- Born: Waldo Lonsbury Semon September 10, 1898 Demopolis, Alabama, U.S.
- Died: May 26, 1999 (aged 100) Hudson, Ohio, U.S.
- Education: University of Washington (B.S., Ph.D.)
- Known for: PVC
- Awards: Charles Goodyear Medal (1944) Elliott Cresson Medal (1964)
- Scientific career
- Fields: Chemistry

= Waldo Semon =

American inventor (1898-1999)

Waldo Lonsbury Semon (September 10, 1898 - May 26, 1999) was an American inventor born in Demopolis, Alabama. He is credited with inventing methods for making polyvinyl chloride useful.

==Biography==
He was born on September 10, 1898.

He completed his education at the University of Washington, earning degrees in 1920 and 1924. His doctoral degree was among the first in the nation to be awarded in Chemical Engineering.

Semon is best known for plasticizing vinyl, the world's third most used plastic. He is also credited for being the first to commercialise
plasticizers for vinyl, which greatly increased their utility, starting with dibutyl phthalate. He found the formula for vinyl by mixing a few synthetic polymers, and the result was a substance that was elastic, but wasn't adhesive. Semon worked on methods of improving rubber, and eventually developed a synthetic substitute. On December 11, 1935, he created Koroseal from salt, coke and limestone, a polymer that could be made in any consistency. Semon made more than 5,000 other synthetic rubber compounds, achieving success with Ameripol (AMERican POLymer) in 1940 for the B.F. Goodrich company. In all, Semon held 116 patents, and was inducted into the Invention Hall of Fame in 1995 at the age of 97.

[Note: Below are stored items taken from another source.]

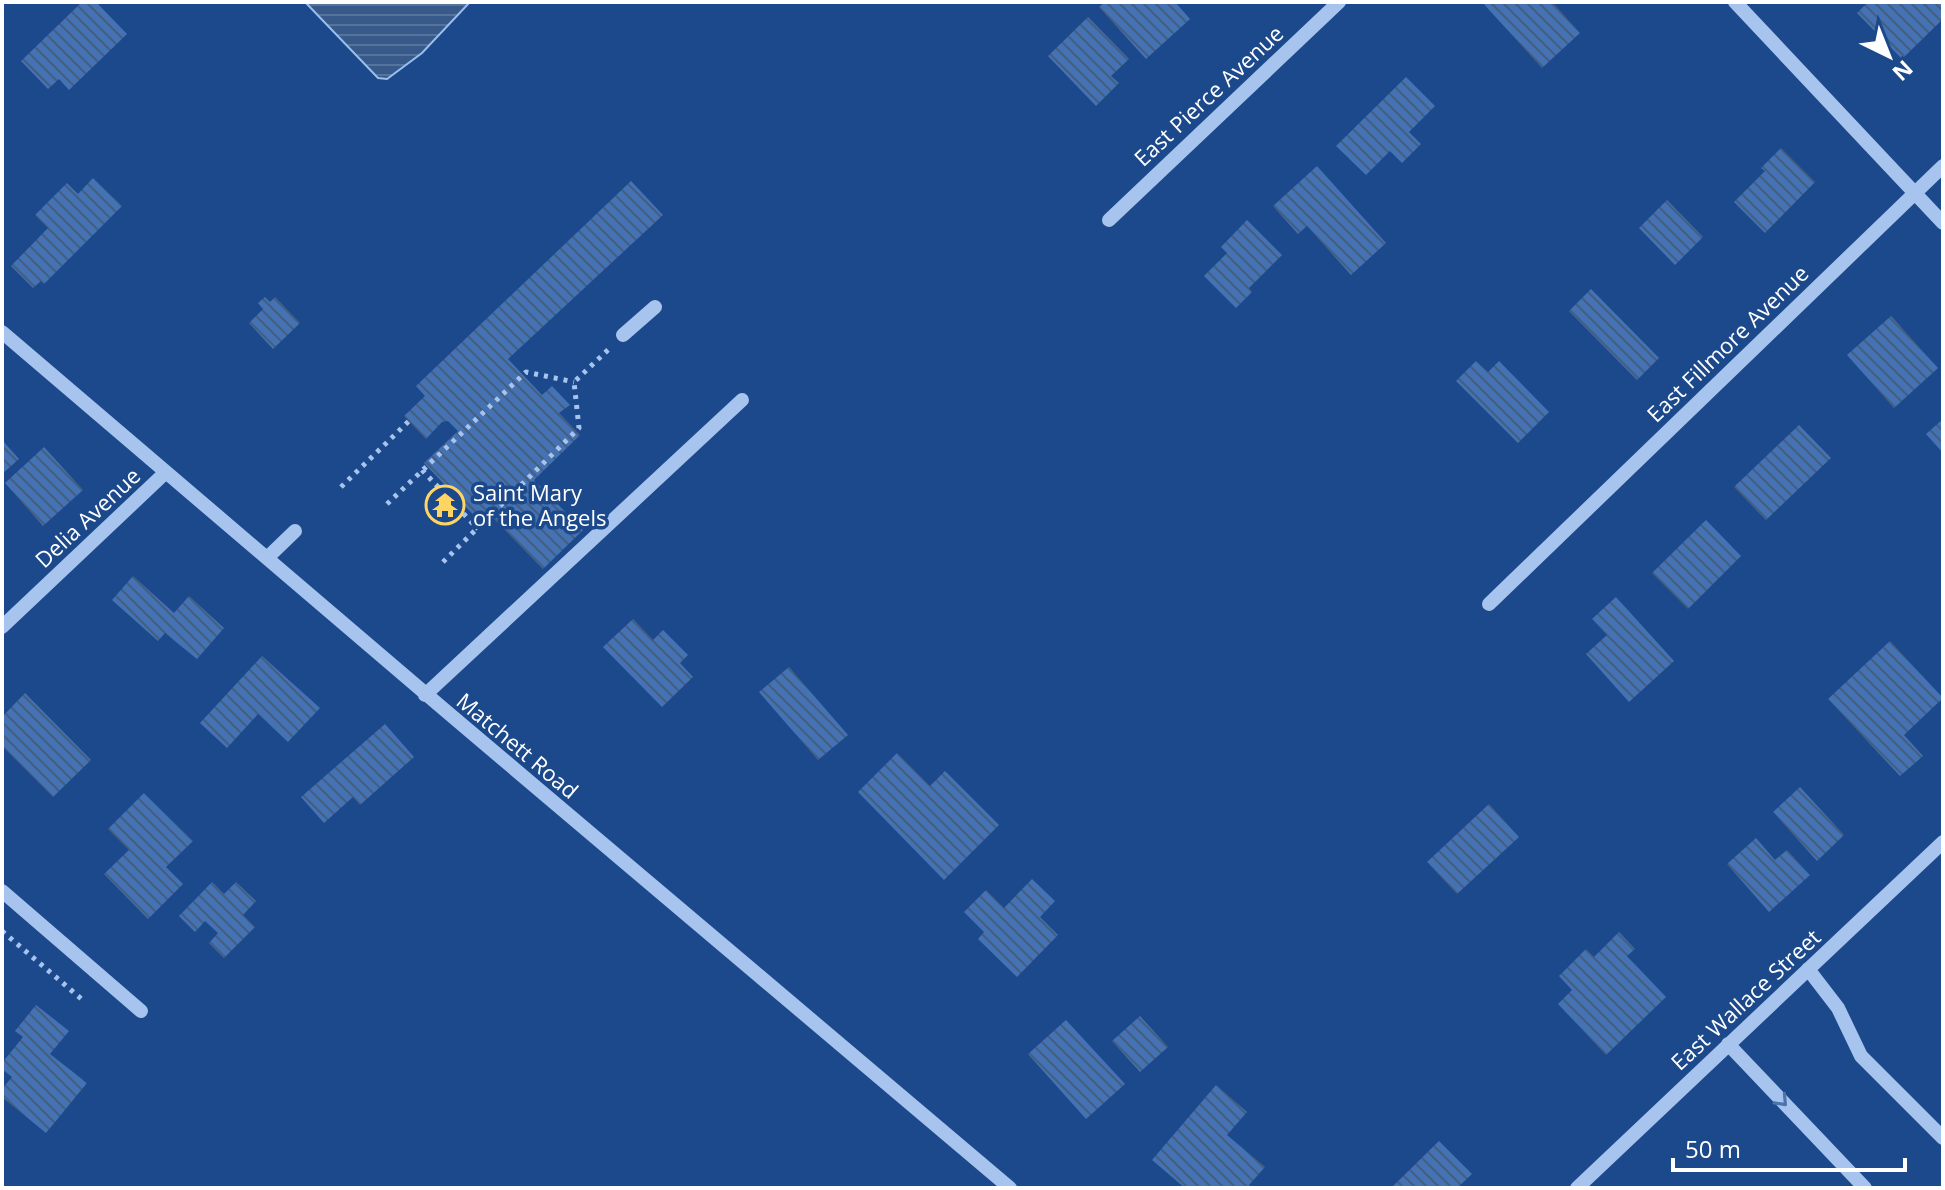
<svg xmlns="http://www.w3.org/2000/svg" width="1945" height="1190" viewBox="0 0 1945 1190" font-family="'Open Sans',sans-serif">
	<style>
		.water { fill: url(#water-rules); stroke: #99bfef; stroke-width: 2 }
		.building { fill: url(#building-back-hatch) }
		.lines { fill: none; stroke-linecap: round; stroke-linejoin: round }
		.path { stroke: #a6c4ed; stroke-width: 5; stroke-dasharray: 4 6; stroke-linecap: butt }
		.minor { stroke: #a6c4ed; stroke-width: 14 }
		.oneway { stroke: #4c74ad }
		.labels { text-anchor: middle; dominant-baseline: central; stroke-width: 7; stroke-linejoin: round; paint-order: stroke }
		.street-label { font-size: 22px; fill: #fff; stroke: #1b498b }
		.poi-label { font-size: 22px; fill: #fff; stroke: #1b498b; text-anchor: start }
	</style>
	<defs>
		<pattern id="water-rules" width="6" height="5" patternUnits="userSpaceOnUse" patternTransform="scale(2)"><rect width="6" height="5" fill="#385a8a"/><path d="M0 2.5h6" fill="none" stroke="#56739c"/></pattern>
		<pattern id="building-back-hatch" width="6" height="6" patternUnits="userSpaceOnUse" patternTransform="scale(2)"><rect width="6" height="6" fill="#4472b3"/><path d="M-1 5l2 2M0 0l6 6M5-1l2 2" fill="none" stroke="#485d7a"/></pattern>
	</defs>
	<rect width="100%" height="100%" fill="#1b498b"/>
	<!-- water -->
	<path class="water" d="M305 2H470L422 53 387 79 378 78Z"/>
	<!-- building -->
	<path class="building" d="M82 2H96L127 34 69 90 59 79 48 89 21 61Z
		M1105 2H1175L1190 19 1146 59 1099 7Z
		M1482 2H1552L1580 33 1542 68Z
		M1868 2H1943V19L1902 59 1857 13Z
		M1088 17 1129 59 1111 76 1119 83 1096 106 1048 56Z
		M1406 77 1435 106 1409 132 1421 144 1402 163 1390 151 1366 175 1336 146Z
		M1781 148 1815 182 1765 233 1734 202 1765 171 1761 168Z
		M1317 166 1386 243 1351 275 1307 226 1298 234 1273 206Z
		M93 178 122 206 44 284 41 281 33 288 11 266 48 228 35 215 67 183 78 194Z
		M631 181 663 215 508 359 542 395 552 386 570 405 559 413 580 435 534 480 583 530 543 569 493 518 485 527 424 463 458 431 448 421 442 422 426 439 404 416 425 396 416 386Z
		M1667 200 1703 237 1675 265 1639 228Z
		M1247 220 1282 255 1249 288 1252 292 1236 308 1204 276 1227 253 1221 247Z
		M1591 289 1659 358 1637 380 1569 311Z
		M265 297 270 302 275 297 300 323 273 349 249 323 263 309 258 303Z
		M1891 316 1938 368 1894 408 1847 355Z
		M1476 361 1488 372 1499 361 1549 412 1518 443 1456 381Z
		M1943 419V453L1926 434Z
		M1799 425 1831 458 1766 520 1734 487Z
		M2 440 19 459 2 474Z
		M44 447 83 490 43 526 5 483Z
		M1706 520 1741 556 1688 609 1652 573Z
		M133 576 174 613 189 596 224 628 197 659 165 633 158 641 112 600Z
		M1616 597 1674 661 1629 702 1586 654 1607 635 1592 619Z
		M633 619 653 640 663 630 688 655 680 663 693 677 662 707 603 647Z
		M1890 641 1943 698 1904 735 1923 756 1900 776 1828 699Z
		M262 656 320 708 288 742 258 714 227 748 200 723Z
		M789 667 848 735 818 760 759 692Z
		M25 693 91 760 53 797 2 746V717Z
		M385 724 414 757 360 805 353 797 324 823 301 797Z
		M897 753 930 786 945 771 999 825 944 880 858 792Z
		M1800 787 1844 835 1817 861 1773 812Z
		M144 793 193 841 166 867 183 884 148 919 104 874 129 850 108 829Z
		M1489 804 1519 837 1457 894 1427 862Z
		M1756 838 1775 860 1787 850 1810 875 1769 912 1727 864Z
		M1032 879 1055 901 1040 917 1058 935 1017 977 978 939 984 932 964 912 986 890 1004 908Z
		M212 882 224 894 236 882 256 901 243 915 255 927 224 958 209 943 218 933 205 921 195 932 179 916Z
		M1619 932 1635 949 1627 956 1666 997 1606 1055 1558 1004 1572 990 1559 976 1586 949 1594 957Z
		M36 1005 69 1031 50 1054 87 1083 46 1133 2 1097V1089L12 1077 2 1069V1063L23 1037 15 1031Z
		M1140 1016 1168 1047 1140 1072 1112 1041Z
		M1066 1020 1125 1084 1086 1119 1028 1054Z
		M1216 1085 1247 1112 1227 1135 1265 1167 1249 1185 1253 1188H1185L1152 1160Z
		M1439 1141 1472 1174 1457 1188H1391Z"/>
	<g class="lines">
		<!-- path -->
		<path class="path" d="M422 470 478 529
			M341 487 409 421
			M387 504 526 372 574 382
			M443 562 579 428 574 382 610 348
			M2 931 85 1002"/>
		<!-- minor -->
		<path class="minor" d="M1735 2 1943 223
			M1109 220 1339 2
			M2 332C337 619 672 904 1010 1188
			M623 335 655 307
			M268 557 295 531
			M1489 604 1943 166
			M2 627 166 472
			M425 695 742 400
			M2 891 141 1011
			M1808 969 1838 1008 1861 1056 1943 1138
			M1728 1044 1865 1188
			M1577 1188 1943 842"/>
	</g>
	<!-- one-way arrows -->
	<defs><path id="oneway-chevron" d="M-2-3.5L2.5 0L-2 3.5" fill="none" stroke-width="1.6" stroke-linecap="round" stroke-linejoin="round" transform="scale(2)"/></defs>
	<use class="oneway" href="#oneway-chevron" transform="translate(1782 1101) rotate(47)"/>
	<!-- icons -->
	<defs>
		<g id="temple-ring" transform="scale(2)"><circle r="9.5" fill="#1b498b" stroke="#fed563" stroke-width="1.5"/><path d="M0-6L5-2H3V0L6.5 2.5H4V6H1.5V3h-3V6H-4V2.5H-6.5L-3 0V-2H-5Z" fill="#fed563"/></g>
	</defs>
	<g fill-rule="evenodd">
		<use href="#temple-ring" x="445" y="505"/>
	</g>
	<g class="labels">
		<!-- street labels -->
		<g class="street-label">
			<text transform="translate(1208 95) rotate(-43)">East Pierce Avenue</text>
			<text transform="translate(1727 343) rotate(-44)">East Fillmore Avenue</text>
			<text transform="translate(87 517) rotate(-43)">Delia Avenue</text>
			<text transform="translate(518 745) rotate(40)">Matchett Road</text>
			<text transform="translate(1745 999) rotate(-43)">East Wallace Street</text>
		</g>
		<!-- poi labels -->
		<g class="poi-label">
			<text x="473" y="492">Saint Mary<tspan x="473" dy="25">of the Angels</tspan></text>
		</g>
	</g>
	<!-- border -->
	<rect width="1945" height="1190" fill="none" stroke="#ffffff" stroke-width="8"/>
	<!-- north arrow -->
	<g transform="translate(1889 56) rotate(137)" stroke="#1b498b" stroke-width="6" paint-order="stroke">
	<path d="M0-6L14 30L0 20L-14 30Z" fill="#ffffff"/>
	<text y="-12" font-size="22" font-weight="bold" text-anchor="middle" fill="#ffffff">N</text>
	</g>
	<!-- scale -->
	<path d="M1673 1158v12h232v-12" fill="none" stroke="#ffffff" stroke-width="4"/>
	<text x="1685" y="1158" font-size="24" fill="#ffffff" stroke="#1b498b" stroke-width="6" paint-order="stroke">50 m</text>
</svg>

While at B.F. Goodrich, Semon reported to Harry L. Fisher and later supervised Benjamin S. Garvey, both of whom also received the Charles Goodyear Medal. He hired Charles S. Schollenberger who received the Melvin Mooney Distinguished Technology Award.

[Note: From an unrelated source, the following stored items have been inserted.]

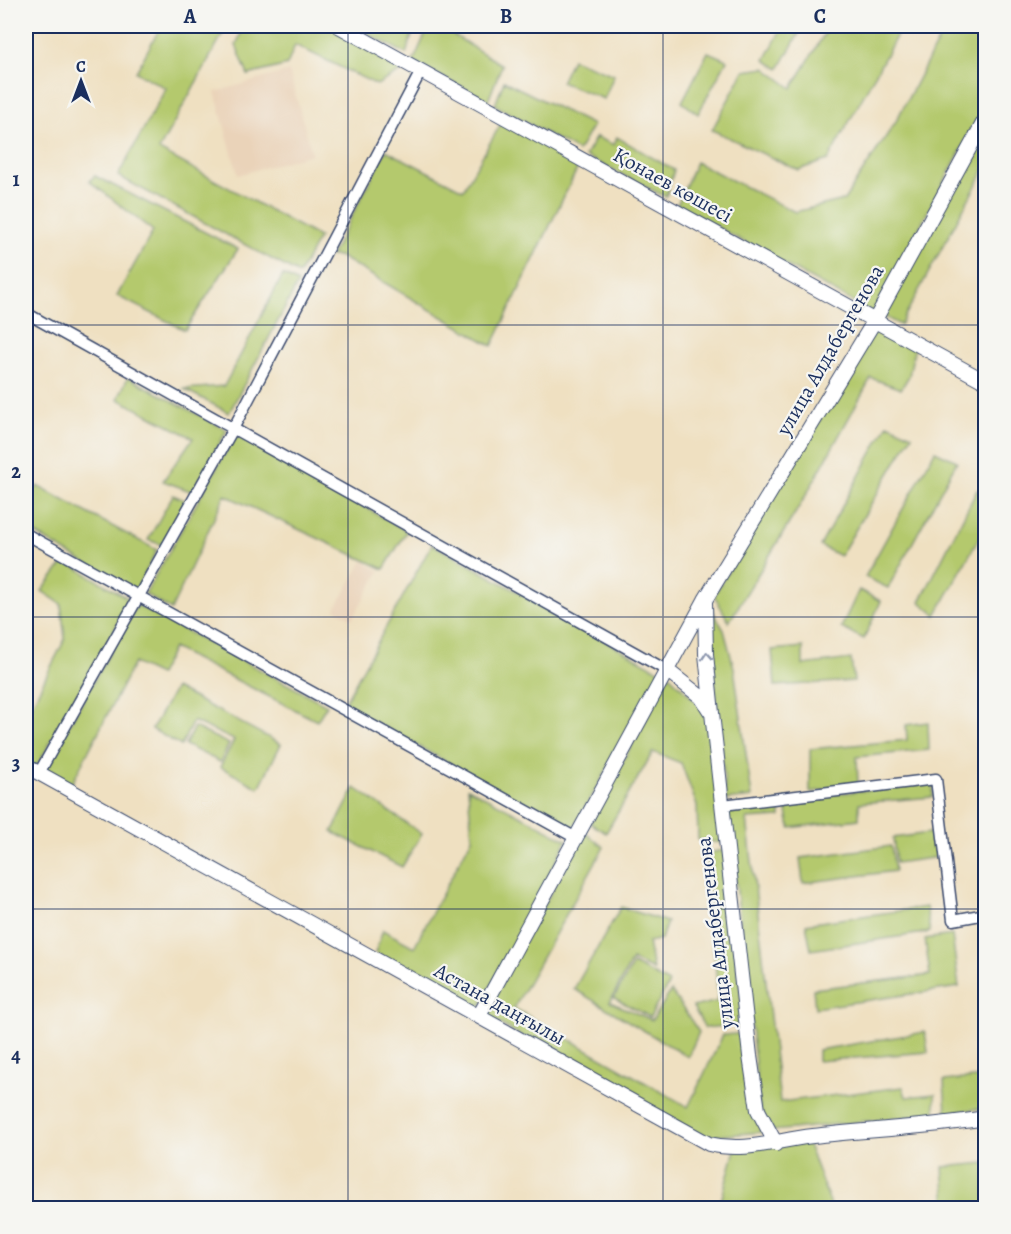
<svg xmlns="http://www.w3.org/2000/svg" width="1011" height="1234" viewBox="0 0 1011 1234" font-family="Alegreya,serif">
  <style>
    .built { fill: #ead3b9 }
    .green { fill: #b4c96d; stroke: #687c66; stroke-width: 1.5 }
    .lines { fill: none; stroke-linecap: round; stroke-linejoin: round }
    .minor-casing { stroke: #3b4a6d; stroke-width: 13 }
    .tertiary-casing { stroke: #3b4a6d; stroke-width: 16 }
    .minor { stroke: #fff; stroke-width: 10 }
    .tertiary { stroke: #fff; stroke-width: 14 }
    .oneway { stroke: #8d97ae }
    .grid { fill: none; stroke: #1b2f5e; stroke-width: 1.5; stroke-opacity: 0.55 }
    .labels { text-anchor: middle; stroke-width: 4.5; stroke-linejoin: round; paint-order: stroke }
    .street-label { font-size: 21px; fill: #1b2f5e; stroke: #f6f6f2 }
    .neatline { fill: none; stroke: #1b2f5e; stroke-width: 2 }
    .grid-label { font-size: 20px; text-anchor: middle; font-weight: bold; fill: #1b2f5e }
  </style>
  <rect width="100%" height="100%" fill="#f6f6f2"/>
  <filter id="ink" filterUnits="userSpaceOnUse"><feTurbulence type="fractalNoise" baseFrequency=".0167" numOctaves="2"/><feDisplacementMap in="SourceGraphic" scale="12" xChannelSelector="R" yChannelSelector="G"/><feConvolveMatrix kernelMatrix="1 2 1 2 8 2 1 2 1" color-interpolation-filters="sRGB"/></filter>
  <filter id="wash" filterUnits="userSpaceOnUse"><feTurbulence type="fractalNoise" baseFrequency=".008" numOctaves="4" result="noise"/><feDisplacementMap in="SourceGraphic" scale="24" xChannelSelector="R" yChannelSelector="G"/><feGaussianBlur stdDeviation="1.35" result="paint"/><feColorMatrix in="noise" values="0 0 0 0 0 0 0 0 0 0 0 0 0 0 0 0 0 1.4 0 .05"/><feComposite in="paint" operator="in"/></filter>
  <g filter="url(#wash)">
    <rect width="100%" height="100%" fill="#efe0c1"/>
    <path class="built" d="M 289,71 L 312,154 L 238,175 L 215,92 Z
      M 363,561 L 380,571 L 352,619 L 335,609 Z"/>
    <path class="green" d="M 161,26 L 227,26 L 159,150 L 319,237 L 299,274 L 118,176 L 166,88 L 136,72 Z
      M 244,26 L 332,26 L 408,67 L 377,85 L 295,45 L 287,65 L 248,75 L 236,45 Z
      M 353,26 L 415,26 L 406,54 Z
      M 429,26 L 456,26 L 452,34 L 502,65 L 488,101 L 413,62 Z
      M 783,26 L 803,26 L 779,69 L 765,60 Z
      M 829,26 L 902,26 L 828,160 L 798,170 L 712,130 L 744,71 L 765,68 L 792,88 Z
      M 946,26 L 985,26 L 985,106 L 873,313 L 677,205 L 696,162 L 795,212 L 844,200 L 895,123 Z
      M 708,52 L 727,60 L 698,114 L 682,102 Z
      M 572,59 L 614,75 L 604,99 L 561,82 Z
      M 504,81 L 593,125 L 578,151 L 495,105 Z
      M 503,120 L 579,165 L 492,346 L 339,256 L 331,256 L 386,150 L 463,190 Z
      M 985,126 L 985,169 L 900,325 L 881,315 Z
      M 596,137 L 614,145 L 617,137 L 674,170 L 666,197 L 585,156 Z
      M 95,176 L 238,249 L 185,330 L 117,296 L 153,231 L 89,181 Z
      M 283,275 L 298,283 L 229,413 L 184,389 L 224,386 Z
      M 876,326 L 915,346 L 909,376 L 901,389 L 871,378 L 805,497 L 729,622 L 714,595 Z
      M 128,377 L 227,430 L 193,492 L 163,481 L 193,438 L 118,399 Z
      M 888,424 L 912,435 L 840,556 L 820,546 Z
      M 236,434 L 407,531 L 384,569 L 225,495 L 171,610 L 145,594 Z
      M 935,451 L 957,461 L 888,588 L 865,577 Z
      M 37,486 L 157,550 L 135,593 L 26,528 L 26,508 Z
      M 977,490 L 985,494 L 985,527 L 936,615 L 920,602 Z
      M 173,495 L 187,501 L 163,545 L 148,540 Z
      M 432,544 L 662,672 L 572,831 L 343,705 Z
      M 65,561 L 131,600 L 36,768 L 26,762 L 26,716 L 65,639 L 61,604 L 42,591 Z
      M 859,590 L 881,601 L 864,639 L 841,628 Z
      M 707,602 L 724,630 L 734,668 L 752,797 L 726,800 Z
      M 137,605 L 327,705 L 317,721 L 173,648 L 159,675 L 134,663 L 71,785 L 43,771 Z
      M 803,647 L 803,665 L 851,659 L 854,681 L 775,686 L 772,650 Z
      M 669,675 L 708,713 L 723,843 L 698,840 L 697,806 L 681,763 L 653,752 L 606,833 L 590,823 Z
      M 175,688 L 281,744 L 259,788 L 220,767 L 234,740 L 193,721 L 181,746 L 152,729 Z
      M 928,722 L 929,750 L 857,757 L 858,786 L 810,792 L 810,749 L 907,740 L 906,725 Z
      M 194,727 L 229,744 L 220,762 L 185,745 Z
      M 933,782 L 933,797 L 859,803 L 859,819 L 790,828 L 785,800 Z
      M 355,788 L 422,834 L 402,867 L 332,832 Z
      M 468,788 L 567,840 L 479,1009 L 375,953 L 383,930 L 414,947 L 472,838 Z
      M 780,804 L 780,817 L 747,819 L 780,1102 L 903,1087 L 906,1097 L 935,1094 L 935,1114 L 773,1131 L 760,1110 L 728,808 Z
      M 584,832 L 604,847 L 514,1008 L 688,1107 L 723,1035 L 745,1033 L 763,1132 L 702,1137 L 484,1015 Z
      M 936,832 L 939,857 L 896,863 L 893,838 Z
      M 891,846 L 895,871 L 803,883 L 800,858 Z
      M 725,850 L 744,1024 L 705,1028 L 693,1007 L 718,1001 L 707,853 Z
      M 621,907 L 667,922 L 661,939 L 648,942 L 653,970 L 632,960 L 610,1002 L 652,1020 L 671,991 L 699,1032 L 688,1057 L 574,989 Z
      M 926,907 L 930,932 L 811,950 L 806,924 Z
      M 952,935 L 959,987 L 815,1008 L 813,989 L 930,975 L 925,939 Z
      M 633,964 L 669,983 L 650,1017 L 614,998 Z
      M 925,1032 L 928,1052 L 818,1061 L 818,1050 Z
      M 985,1077 L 985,1108 L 946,1113 L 944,1081 Z
      M 807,1142 L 832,1208 L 719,1208 L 736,1146 Z
      M 985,1163 L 985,1208 L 946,1208 L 943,1167 Z"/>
  </g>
  <g filter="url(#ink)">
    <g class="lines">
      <g class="minor-casing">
        <path id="minor" d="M 26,313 L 668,671
          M 26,534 L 576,838
          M 39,773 L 233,429 L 421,71
          M 723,805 L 936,779 L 953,920 L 986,914"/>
      </g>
      <g class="tertiary-casing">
        <path id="tertiary" d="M 339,26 L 986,382
          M 705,602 L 706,654 L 712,713 L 750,1056 L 758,1110 L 776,1144
          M 668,671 L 701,697 L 710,711
          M 26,766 L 709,1144 C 746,1153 776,1140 813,1136 C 870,1130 928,1127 986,1118
          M 479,1016 L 705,600 L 875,320 L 986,118"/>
      </g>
      <use href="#minor" class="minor"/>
      <use href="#tertiary" class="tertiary"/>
    </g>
    <defs><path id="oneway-chevron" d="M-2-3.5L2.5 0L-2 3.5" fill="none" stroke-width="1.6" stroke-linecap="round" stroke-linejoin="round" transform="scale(1.5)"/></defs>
    <use class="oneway" href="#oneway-chevron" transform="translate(707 656) rotate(-94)"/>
  </g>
  <path class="grid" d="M 348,26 L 348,1208M 663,26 L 663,1208M 26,325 L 986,325M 26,617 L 986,617M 26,909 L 986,909"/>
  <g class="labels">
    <g class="street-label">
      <text transform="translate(673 185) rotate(29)" y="7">Қонаев көшесі</text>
      <text transform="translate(830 350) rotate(-60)" y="7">улица Алдабергенова</text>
      <text transform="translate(715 933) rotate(-97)" y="7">улица Алдабергенова</text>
      <text transform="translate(500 1004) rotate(29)" y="7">Астана даңғылы</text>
    </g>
  </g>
  <rect width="1011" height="1234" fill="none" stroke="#f6f6f2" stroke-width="66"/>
  <g transform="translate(81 81)" stroke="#f6f6f2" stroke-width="4.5" paint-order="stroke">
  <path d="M0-4.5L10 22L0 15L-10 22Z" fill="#1b2f5e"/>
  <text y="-9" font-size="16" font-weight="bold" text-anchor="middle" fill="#1b2f5e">С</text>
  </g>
  <rect x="33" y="33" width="945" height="1168" class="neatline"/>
  <g class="grid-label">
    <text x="190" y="23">A</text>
    <text x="506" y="23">B</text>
    <text x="820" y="23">C</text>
    <text x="16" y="186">1</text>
    <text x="16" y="478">2</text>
    <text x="16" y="770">3</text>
    <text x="16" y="1062">4</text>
  </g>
</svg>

Semon is sometimes credited with inventing bubble gum, but this is inaccurate. He did invent an indigestible synthetic rubber substance that could be used as a bubble gum (and produced exceptionally large bubbles), but the product remained a curiosity and was never sold. Semon graduated from the University of Washington earning a BS in chemistry and a PhD in chemical engineering.

He was awarded the Charles Goodyear Medal in 1944, the Elliott Cresson Medal in 1964, and the Golden Plate Award of the American Academy of Achievement in 1965. After retiring from B.F. Goodrich, he served as a research professor at Kent State University in Kent, Ohio. He died in Hudson, Ohio, on May 26, 1999, at the age of 100.

==Legacy==
Waldo Semon Woods Conservation Area, is named in honor of the inventor, for his donation of land to Metro Parks, serving Summit County, Ohio. It is over 100 acres, with a pond where herons, turtles and amphibians are often seen.